A friend recently gave me a print copy of Labyrinth Lord. I remember looking at the book and thinking to myself, That's it? That's all there is? That's a remarkably thin book, considering how highly he's praising it. There can't be enough rules for it to be completely functional, can there?
Then I went home and I took a look at my 1e PHB reprint, and it's about the same thickness. Maybe a bit thinner, even, once the cover is removed from the equation.
That can't be right. Dungeons & Dragons is a thick morass of rules, isn't it? It's got so many rules, you need multiple books to hold them all, even when pared down, focused, and "purified." Right?
Apparently not.
A few years ago, I purchased Blue Planet V2. I say "a few years," but I bought it when it was brand new. And then I bought all of the supplements as they came out. I remember being completely gobsmacked at how few rules were in the game. Discounting character generation, there are less than twenty pages of rules across the entire game line - First Colony had zero rules in it. Frontier Justice was (and continues to be) the best cyberpunk-genre Law Enforcement sourcebook I have ever read and it only has rules for new equipment. All of these books are, BTW, available now from DriveThruRPG if the Amazon prices go crazy (like they often do).
So I started looking through my games. I've found it interesting how many role-playing games have fewer rules than we realize. Once you get past Character Generation, that is. Because two-thirds or more of _many_ books are all about character generation (GURPS, I'm looking at you, here).
It inspired me to go and take a look at my board games, too. It's amazing to me how many really complex/deep games can be explained in a surprisingly small number of pages..
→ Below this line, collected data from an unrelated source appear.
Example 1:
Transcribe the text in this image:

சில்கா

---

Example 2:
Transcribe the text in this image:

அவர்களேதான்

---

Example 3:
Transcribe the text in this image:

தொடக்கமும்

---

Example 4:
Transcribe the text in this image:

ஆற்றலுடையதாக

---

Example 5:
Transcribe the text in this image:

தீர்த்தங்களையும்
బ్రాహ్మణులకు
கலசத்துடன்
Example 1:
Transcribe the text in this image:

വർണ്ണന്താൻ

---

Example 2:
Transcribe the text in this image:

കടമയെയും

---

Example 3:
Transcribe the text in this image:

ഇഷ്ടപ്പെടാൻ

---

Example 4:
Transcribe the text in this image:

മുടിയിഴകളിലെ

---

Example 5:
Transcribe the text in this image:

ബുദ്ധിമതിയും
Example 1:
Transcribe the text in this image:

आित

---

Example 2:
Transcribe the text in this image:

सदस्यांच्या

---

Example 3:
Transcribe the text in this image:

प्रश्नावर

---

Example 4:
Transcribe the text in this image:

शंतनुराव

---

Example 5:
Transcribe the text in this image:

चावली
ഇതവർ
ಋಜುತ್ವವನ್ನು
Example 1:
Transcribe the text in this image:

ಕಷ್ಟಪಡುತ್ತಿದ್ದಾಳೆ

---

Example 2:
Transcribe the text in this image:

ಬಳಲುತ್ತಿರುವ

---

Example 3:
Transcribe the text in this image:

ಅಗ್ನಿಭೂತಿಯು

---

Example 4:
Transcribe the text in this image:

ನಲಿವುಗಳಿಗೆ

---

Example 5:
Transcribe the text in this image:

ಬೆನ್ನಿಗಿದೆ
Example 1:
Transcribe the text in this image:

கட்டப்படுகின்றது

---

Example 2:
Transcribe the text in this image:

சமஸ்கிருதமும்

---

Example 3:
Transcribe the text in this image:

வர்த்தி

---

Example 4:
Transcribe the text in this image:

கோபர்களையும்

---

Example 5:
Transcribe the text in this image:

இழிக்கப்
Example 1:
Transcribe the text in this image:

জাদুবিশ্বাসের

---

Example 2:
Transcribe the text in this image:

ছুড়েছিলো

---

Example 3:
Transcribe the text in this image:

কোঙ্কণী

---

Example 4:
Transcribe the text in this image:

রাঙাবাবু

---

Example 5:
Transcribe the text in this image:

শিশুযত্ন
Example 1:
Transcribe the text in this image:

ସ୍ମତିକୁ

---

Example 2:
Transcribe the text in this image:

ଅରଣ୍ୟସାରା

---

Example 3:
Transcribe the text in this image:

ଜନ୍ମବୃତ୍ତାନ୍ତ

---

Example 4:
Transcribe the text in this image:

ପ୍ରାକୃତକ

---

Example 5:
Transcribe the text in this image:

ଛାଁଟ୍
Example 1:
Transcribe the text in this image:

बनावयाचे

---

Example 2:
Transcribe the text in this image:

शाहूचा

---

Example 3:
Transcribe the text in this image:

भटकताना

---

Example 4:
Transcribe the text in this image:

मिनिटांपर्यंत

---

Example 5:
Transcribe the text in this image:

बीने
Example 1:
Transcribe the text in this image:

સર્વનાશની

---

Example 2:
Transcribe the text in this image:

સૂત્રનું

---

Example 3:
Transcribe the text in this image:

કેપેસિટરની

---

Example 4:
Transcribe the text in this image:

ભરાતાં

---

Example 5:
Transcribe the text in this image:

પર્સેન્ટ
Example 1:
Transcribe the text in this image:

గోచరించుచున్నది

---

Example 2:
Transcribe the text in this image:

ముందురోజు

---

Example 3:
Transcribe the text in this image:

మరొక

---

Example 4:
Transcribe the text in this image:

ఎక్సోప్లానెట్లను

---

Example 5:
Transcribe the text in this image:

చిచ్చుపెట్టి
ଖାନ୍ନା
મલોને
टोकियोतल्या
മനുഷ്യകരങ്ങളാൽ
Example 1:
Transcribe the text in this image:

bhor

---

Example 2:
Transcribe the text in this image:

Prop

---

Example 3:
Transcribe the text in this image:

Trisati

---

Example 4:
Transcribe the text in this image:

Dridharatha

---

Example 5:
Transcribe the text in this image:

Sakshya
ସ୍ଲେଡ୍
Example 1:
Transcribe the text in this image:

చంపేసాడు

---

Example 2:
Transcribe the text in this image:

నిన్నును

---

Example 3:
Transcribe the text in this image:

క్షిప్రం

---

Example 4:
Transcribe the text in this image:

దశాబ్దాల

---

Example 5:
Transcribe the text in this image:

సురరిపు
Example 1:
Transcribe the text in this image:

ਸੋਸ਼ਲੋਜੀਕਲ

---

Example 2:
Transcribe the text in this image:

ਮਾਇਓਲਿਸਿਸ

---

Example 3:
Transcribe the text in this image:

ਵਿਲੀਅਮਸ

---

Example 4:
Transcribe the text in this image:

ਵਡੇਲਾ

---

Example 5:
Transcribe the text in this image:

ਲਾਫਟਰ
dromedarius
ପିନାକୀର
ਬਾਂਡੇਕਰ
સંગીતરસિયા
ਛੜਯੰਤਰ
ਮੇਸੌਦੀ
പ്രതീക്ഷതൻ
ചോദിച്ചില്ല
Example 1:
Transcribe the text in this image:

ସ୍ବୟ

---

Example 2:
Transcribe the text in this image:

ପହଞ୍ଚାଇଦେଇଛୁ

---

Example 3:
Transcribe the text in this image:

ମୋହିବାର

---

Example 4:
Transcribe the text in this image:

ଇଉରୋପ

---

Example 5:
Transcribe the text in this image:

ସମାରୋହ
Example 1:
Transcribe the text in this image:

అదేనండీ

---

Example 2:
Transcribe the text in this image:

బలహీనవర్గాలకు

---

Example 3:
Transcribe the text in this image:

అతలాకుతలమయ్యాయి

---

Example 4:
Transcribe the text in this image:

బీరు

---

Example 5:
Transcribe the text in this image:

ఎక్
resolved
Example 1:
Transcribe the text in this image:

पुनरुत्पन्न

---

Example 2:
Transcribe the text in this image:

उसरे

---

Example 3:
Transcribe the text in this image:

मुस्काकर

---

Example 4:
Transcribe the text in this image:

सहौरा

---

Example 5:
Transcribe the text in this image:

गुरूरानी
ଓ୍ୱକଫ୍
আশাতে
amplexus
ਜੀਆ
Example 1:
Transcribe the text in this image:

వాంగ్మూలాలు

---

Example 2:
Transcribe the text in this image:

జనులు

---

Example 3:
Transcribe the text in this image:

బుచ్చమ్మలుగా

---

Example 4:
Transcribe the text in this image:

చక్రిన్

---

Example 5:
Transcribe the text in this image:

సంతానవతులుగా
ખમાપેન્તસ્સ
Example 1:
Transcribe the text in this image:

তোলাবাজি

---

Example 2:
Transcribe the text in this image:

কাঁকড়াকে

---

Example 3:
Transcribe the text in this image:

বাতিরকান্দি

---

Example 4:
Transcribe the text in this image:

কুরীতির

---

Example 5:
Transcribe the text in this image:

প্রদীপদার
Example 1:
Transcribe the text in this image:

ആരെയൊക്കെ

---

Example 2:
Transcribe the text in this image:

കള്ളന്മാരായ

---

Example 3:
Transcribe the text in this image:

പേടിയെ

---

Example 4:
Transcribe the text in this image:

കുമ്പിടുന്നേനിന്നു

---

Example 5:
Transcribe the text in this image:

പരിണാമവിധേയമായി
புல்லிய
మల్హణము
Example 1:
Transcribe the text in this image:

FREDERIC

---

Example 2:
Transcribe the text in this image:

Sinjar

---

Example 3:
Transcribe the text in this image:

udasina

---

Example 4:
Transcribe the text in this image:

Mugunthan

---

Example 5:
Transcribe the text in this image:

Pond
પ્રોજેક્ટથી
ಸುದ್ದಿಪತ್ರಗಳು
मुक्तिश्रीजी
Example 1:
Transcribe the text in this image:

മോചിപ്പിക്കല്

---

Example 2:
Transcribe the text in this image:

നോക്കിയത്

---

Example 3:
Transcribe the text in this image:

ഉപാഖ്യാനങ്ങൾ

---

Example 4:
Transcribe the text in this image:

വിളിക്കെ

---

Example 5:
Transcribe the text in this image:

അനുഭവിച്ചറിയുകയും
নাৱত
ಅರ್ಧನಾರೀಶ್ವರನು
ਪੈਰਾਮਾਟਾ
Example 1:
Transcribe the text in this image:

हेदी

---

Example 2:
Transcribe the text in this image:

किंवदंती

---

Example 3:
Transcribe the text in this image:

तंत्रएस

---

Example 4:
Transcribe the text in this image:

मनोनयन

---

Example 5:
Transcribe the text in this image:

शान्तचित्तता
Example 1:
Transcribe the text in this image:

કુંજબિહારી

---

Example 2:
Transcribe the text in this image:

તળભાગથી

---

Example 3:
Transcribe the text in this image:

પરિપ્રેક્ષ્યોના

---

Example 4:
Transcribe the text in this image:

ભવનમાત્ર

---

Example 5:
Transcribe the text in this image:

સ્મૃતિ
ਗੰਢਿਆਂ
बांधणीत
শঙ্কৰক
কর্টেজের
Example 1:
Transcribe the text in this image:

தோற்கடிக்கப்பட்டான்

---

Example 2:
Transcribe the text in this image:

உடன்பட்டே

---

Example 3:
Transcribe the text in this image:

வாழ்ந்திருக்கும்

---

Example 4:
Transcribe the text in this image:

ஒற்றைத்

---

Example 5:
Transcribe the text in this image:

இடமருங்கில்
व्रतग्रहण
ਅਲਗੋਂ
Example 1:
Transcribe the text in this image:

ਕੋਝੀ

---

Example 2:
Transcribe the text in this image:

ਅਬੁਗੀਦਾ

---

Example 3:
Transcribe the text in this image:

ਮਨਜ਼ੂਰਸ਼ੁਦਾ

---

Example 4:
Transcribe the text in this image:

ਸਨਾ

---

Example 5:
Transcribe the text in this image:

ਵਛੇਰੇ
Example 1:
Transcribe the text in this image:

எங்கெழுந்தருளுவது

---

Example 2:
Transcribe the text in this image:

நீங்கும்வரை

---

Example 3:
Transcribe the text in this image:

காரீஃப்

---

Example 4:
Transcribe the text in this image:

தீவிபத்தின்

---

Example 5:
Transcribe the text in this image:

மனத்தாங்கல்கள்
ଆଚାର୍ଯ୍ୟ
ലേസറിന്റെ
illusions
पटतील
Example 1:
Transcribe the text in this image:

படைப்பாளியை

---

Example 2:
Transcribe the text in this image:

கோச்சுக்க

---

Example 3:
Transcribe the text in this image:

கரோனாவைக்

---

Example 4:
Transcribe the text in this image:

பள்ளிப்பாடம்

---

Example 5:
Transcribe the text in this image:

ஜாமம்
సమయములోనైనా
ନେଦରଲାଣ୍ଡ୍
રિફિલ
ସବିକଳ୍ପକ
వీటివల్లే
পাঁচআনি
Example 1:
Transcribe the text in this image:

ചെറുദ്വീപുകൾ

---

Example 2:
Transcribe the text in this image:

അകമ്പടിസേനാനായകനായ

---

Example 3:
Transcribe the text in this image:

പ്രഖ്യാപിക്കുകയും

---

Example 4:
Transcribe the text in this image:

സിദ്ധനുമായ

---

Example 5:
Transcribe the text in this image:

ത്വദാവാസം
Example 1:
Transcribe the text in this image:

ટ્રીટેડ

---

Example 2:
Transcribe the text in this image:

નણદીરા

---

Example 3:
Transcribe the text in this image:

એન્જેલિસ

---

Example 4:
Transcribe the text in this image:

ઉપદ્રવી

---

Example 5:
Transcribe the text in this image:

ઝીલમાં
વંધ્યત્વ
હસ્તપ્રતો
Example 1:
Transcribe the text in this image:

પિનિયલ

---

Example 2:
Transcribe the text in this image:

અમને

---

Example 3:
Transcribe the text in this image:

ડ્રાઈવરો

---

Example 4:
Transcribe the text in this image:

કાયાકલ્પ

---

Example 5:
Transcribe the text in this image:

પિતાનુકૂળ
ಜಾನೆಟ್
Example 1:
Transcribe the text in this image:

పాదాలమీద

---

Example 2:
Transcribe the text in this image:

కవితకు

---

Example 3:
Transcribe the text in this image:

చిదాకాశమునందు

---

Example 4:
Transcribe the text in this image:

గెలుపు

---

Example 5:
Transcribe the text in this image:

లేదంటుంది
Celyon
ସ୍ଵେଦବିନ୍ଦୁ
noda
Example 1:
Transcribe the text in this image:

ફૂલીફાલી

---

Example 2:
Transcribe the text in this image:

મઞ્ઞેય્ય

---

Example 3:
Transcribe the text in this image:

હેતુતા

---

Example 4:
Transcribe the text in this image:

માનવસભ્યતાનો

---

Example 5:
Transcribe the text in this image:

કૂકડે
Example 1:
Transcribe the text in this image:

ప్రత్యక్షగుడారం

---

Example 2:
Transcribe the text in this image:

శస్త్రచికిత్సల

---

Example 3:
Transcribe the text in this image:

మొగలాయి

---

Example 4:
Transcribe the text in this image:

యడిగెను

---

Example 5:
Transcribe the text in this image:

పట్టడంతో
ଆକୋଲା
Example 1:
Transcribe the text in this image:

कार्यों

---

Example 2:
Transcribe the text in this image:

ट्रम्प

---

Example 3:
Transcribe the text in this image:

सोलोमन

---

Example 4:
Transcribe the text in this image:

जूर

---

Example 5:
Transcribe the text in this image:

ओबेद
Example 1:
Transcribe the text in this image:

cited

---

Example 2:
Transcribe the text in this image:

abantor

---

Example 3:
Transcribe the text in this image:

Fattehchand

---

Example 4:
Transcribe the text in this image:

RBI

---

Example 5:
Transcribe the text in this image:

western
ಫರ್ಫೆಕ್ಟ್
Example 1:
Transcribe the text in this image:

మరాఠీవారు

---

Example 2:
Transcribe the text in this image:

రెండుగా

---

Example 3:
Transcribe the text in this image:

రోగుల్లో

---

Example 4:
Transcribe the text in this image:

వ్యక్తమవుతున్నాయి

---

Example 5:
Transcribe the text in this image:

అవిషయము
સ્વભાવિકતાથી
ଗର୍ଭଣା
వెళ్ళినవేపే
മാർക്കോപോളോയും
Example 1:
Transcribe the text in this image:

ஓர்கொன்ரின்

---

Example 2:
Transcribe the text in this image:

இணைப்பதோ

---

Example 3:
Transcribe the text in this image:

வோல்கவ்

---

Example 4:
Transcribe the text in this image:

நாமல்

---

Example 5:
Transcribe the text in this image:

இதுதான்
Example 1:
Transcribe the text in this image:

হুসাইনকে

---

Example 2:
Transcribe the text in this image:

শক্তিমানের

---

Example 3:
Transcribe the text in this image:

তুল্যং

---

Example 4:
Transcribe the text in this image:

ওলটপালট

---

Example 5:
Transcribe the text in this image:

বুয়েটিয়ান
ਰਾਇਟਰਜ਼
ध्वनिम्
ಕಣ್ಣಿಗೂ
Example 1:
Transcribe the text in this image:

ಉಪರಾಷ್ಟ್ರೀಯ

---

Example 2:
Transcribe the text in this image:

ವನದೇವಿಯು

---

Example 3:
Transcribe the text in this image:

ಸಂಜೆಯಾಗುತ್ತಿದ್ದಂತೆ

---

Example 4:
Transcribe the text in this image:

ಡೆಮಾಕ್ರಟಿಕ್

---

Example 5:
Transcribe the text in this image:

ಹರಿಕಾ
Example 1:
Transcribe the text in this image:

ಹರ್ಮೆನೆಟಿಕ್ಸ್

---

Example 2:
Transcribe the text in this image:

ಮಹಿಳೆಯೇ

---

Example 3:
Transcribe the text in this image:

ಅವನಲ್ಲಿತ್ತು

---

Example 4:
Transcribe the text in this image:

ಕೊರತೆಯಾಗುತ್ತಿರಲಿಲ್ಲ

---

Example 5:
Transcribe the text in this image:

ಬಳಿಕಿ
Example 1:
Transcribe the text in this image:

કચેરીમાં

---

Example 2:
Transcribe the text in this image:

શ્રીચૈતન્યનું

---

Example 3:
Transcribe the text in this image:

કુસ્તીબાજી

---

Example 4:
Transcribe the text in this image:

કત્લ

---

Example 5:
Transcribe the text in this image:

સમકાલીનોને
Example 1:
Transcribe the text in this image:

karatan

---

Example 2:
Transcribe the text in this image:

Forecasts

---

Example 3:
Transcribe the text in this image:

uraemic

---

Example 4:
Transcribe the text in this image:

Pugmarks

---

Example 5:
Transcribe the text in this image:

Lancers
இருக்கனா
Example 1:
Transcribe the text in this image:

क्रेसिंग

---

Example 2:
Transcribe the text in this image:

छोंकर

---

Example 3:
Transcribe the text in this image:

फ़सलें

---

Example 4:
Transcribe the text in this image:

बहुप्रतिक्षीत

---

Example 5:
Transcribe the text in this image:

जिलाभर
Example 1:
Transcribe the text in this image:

Then I was reading the Kemet forums on BoardGameGeek, and a comment from Matagot caught my eye. One of their guidelines for games is that the rules have to be eight pages or fewer. How many classic board games meet those guidelines?
I'll bet Diplomacy could fit into eight pages, depending on the layout. You could almost certainly fit Chess into eight pages. Monopoly used to be printed inside the lid of the box. Carcassonne used to be six pages.
At the other end of the spectrum is Empires in Arms, which is ... well more than eight pages. And is still one of my favorites.
A thick rulebook sets you up for a specific kind of fun. One that is going to involve a lot of rules lookups and/or charts, tables, and graphs. A thin rulebook tells me that I can just pick it up and play.
I ... I may have more to say about this another time, but right now, I have a pile of editing and revision in front of me that needs doing. It's the last-minute-needs-to-be-printed-by-GenCon rush that happens every year.